Broken Power-law Energy Spectra of the Accelerated Electrons Detected in Radio and Hard X-Rays during the SOL2013-05-13 Event

Abstract

Abstract Solar flares, resulting from magnetic activity of the Sun, are among the most energetic events in the solar system and in extreme cases directly affect our highly technological society. In this work, we analyze a solar flare detected at millimeter and centimeter wavelengths, as well as X-rays above 1 MeV. Observations of solar flares at these energy bands provide diagnostics of the energetic accelerated electrons and the magnetic fields where the emission is produced. During the SOL2013-05-13 solar flare, radio data were obtained by the telescope system POlarisation Emission of Millimeter Activity at the Sun, which observes the Sun at 45 and 90 GHz with polarization measurements, and at microwaves (1–15 GHz) by the Radio Solar Telescope Network. For the same event, X-ray emission was detected by the RHESSI and Fermi satellites. Spectra at both wavelengths were constructed and fit separately to yield the accelerated electron energy distribution that produced the emission. The optically thin radio spectral index was calculated by fitting the Ramaty model of gyrosynchrotron emission to the observed radio spectrum, whereas the hard X-ray spectral index was obtained from the spectral fit assuming a thermal emission model plus a nonthermal broken power-law distribution.
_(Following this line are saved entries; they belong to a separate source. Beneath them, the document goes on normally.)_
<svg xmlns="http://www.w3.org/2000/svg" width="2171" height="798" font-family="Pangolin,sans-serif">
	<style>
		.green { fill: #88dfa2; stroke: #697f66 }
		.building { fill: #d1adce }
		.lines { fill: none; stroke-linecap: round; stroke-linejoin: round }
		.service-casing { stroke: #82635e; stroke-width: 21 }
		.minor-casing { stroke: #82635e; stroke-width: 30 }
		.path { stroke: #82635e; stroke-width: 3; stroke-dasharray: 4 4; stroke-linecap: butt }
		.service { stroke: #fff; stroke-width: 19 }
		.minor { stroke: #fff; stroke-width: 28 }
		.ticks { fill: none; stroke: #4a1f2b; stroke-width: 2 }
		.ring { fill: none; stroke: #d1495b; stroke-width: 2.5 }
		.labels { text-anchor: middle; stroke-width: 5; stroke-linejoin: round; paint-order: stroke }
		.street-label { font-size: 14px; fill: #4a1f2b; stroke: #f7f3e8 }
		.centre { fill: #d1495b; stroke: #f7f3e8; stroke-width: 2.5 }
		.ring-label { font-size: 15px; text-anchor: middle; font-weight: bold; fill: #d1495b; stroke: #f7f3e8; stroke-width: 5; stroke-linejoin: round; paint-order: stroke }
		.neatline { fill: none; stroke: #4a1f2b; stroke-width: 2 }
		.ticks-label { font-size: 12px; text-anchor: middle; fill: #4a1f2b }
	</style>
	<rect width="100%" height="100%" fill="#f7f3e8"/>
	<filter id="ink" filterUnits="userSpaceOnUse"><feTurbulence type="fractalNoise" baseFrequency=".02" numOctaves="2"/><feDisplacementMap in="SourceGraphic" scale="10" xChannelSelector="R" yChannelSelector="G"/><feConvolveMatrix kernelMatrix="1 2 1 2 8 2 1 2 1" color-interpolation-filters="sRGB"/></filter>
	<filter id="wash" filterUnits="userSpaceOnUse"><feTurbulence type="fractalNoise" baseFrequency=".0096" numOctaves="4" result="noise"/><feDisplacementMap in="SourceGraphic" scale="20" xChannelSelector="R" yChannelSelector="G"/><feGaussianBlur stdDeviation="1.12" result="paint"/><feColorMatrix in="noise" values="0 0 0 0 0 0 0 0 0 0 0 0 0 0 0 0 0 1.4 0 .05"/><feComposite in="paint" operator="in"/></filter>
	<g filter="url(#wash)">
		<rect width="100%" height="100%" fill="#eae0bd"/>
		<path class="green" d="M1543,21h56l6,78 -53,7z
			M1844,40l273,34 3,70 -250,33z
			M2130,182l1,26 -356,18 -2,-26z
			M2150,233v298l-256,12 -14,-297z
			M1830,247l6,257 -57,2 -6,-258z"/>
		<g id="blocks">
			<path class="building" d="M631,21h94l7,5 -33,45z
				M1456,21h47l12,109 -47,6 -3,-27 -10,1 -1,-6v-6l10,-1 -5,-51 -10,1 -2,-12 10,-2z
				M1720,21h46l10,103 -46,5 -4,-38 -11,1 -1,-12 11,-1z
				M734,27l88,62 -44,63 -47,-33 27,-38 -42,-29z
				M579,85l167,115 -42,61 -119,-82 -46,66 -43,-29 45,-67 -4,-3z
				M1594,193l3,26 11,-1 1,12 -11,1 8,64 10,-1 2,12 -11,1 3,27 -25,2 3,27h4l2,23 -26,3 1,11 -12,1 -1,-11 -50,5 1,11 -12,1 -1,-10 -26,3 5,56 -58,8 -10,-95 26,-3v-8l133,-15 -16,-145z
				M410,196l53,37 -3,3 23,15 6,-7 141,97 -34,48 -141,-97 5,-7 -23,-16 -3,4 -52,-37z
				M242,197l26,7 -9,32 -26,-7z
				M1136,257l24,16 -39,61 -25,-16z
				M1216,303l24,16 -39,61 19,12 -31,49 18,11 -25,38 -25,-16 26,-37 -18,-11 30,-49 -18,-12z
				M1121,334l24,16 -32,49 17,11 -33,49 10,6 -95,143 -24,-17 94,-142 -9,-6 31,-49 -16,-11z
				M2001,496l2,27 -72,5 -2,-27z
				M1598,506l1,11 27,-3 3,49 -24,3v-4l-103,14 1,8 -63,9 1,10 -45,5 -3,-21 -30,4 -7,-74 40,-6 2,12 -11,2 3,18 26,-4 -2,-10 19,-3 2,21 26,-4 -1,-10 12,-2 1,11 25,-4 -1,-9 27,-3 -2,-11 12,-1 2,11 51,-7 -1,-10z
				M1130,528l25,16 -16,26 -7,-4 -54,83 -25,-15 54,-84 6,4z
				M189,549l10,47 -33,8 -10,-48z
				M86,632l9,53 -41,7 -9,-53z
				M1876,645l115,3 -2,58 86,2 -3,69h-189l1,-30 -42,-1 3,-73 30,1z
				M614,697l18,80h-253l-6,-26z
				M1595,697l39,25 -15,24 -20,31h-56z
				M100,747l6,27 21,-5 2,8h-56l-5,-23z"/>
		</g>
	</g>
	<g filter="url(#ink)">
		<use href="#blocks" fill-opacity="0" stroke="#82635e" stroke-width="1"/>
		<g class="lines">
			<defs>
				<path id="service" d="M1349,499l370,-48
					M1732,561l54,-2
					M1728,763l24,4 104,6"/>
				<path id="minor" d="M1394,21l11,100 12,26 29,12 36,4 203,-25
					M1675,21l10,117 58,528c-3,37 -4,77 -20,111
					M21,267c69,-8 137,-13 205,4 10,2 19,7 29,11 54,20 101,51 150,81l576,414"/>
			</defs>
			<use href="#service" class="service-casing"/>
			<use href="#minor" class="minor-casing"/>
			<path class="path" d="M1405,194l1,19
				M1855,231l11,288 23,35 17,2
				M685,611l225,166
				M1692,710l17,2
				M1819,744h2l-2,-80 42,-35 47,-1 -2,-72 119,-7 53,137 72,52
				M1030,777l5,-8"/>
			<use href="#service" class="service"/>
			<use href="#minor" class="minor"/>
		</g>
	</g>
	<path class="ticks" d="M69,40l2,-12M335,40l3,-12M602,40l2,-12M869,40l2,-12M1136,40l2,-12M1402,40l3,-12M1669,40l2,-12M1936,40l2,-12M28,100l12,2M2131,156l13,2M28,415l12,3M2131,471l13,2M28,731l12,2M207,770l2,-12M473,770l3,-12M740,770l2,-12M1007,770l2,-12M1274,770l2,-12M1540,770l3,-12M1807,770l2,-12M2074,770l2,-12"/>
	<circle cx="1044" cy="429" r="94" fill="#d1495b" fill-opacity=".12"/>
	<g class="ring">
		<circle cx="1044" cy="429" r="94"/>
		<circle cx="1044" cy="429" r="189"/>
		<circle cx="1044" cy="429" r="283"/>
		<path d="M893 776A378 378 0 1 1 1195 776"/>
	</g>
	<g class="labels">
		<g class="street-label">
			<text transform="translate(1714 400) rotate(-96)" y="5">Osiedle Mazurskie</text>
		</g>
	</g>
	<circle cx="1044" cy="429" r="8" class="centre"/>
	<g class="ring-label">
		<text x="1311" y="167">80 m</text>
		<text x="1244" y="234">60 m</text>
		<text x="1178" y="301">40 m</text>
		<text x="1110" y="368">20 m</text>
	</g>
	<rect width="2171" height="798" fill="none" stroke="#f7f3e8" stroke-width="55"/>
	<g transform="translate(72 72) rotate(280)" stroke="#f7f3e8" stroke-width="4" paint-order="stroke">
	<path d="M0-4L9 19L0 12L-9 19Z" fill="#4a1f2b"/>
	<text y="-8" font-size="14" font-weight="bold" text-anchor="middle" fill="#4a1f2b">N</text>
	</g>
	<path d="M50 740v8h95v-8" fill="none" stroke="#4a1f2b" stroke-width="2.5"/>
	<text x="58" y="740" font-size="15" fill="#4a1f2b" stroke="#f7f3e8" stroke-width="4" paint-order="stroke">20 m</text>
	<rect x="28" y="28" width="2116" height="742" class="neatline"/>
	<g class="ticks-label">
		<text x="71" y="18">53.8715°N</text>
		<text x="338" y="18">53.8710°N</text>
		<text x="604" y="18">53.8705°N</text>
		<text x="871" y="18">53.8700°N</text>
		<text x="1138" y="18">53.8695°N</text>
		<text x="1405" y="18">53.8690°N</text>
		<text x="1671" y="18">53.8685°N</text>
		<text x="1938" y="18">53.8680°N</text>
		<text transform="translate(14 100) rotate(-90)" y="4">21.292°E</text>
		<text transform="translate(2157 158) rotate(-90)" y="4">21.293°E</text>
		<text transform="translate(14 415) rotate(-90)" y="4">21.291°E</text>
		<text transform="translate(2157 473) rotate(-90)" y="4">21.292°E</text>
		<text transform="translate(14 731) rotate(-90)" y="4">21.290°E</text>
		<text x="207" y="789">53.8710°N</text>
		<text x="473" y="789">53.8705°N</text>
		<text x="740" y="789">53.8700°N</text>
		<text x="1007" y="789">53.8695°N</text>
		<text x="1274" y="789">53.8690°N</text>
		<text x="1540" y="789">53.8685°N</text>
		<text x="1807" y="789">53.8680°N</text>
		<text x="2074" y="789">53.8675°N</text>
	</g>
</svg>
Finally, both spectral indexes were compared and confirmed that the index obtained from the radio spectrum agrees with the index of the X-ray spectrum for energies above the break energy of ∼600 keV. Thus, the hard X-rays more energetic than 600 keV and high radio frequencies of solar flares are emitted by the same population of high-energy accelerated electrons. This result indicates that the accelerated electrons have an energy distribution best represented by a broken power law, with a breakup above energies around 1 MeV.